The Department of Housing and Urban Development reported last week that the homelessness rate among veterans is at a 10-year low, as overall homelessness increased across the country. Some lawmakers and Department of Veterans Affairs officials have largely credited the decrease to the HUD-Veterans Affairs Supportive Housing Program, which helps veterans with rental assistance and VA support services.
Harris said more than 800,000 veterans and their families have used the HUD-VASH program since 2010, calling it one of the “most important resources for ending veteran homelessness” and saying the collaboration between nonprofits and multiple state and federal agencies makes eliminating veteran homelessness an attainable goal.
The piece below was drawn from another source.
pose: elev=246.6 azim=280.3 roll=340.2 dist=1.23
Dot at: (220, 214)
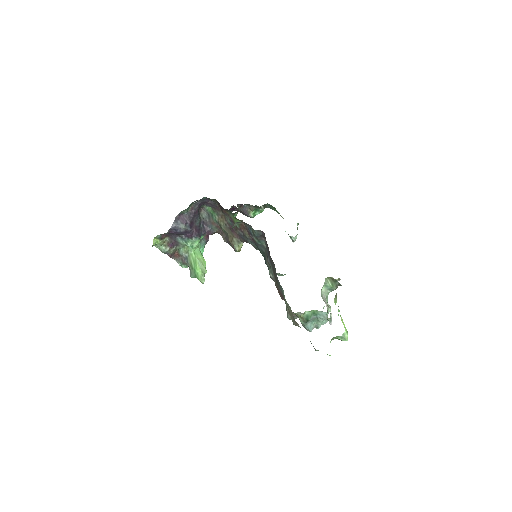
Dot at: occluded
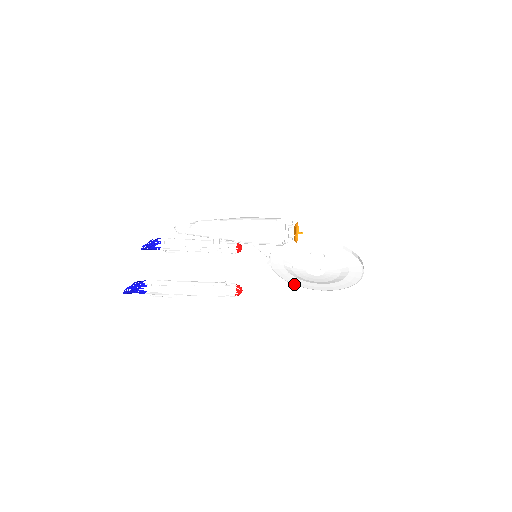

Nationally, the homeless population is up 3%, which HUD attributes to a ballooning crisis in California where homelessness increased 21% between 2018 and 2019. But the number of homeless veterans in the United States is down to 37,000, according to HUD. This is a decrease of 2% in the last year and a 50% decrease since 2010, said Hunter Kurtz, assistant secretary for Public and Indian Housing for HUD. Last year, about 8% of the homeless population were veterans.
But the program intended to help veterans find a place to live isn’t being used by thousands of potentially eligible former service members due to a lack of VA staff and skyrocketing costs of living in some parts of the country, according to Harris.
“One homeless veteran is one too many,” Rep. Mike Levin, D-Calif., said during the hearing. “Right now we are not good enough at identifying at-risk veterans and connecting them with services before they become homeless.”
The HUD-VASH program has more than 100,000 vouchers issued nationally right now, but 11,000 are not being used by a veteran. Of the 37,000 homeless former service members, nearly one-third of them can possibly find subsidized housing.
A roadblock with vouchers for some veterans is skyrocketing costs of living in some parts of the country, specifically urban areas, according to Harris.
“All over the country the vouchers are just not enough,” said Rep. Gus Bilirakis, R-Fla. “Veterans are having a hard time because it’s just not enough and they’re having a hard time paying for things like electricity. We’re very fortunate to have nonprofits kick-in.”
Harris said HUD is working to increase the number of federal subsidized living spaces, put a ceiling on rising rents and make the vouchers more useful. He also pointed to the VA being short staffed with case managers, which the department is seeking new ways to process homeless case work such as using contractors.
“One critical strategy [to ending veteran homelessness] is increasing the number of case managers,” Harris said. “Along with the lack of affordable housing, the lack of case workers is unquestionably the great limiting factors in voucher utilization.”